[Bounding box prediction data]
★ ★ ★ ★ ★ ★ ★
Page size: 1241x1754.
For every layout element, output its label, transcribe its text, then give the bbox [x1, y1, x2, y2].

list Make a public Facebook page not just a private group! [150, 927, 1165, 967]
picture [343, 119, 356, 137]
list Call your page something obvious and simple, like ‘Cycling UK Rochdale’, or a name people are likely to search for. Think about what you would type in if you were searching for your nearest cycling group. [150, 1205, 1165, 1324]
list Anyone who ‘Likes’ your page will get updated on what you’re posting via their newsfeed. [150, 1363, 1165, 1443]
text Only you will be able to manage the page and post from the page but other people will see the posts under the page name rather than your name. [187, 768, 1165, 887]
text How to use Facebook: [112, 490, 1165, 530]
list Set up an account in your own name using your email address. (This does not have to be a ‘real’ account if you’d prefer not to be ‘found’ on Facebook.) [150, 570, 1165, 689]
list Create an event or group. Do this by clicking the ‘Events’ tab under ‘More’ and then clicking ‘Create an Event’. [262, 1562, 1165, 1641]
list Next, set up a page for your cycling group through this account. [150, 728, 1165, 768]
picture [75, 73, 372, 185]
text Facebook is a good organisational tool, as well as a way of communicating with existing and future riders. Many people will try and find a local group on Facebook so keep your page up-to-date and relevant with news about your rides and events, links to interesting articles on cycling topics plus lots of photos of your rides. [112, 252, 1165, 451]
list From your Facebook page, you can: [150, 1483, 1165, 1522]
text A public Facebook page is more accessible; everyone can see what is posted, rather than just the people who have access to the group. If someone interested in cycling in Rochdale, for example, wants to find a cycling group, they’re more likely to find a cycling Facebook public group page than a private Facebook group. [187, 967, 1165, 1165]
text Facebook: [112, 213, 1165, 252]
★ ★ ★ ★ ★ ★ ★
• _REQUIRED WORK_
All lines of the records containing "text" should be shown.

• _SOLUTION TO THIS PROBLEM_
For every layout element, output its label, transcribe its text, then give the bbox [x1, y1, x2, y2].
text Only you will be able to manage the page and post from the page but other people will see the posts under the page name rather than your name. [187, 768, 1165, 887]
text How to use Facebook: [112, 490, 1165, 530]
text Facebook is a good organisational tool, as well as a way of communicating with existing and future riders. Many people will try and find a local group on Facebook so keep your page up-to-date and relevant with news about your rides and events, links to interesting articles on cycling topics plus lots of photos of your rides. [112, 252, 1165, 451]
text A public Facebook page is more accessible; everyone can see what is posted, rather than just the people who have access to the group. If someone interested in cycling in Rochdale, for example, wants to find a cycling group, they’re more likely to find a cycling Facebook public group page than a private Facebook group. [187, 967, 1165, 1165]
text Facebook: [112, 213, 1165, 252]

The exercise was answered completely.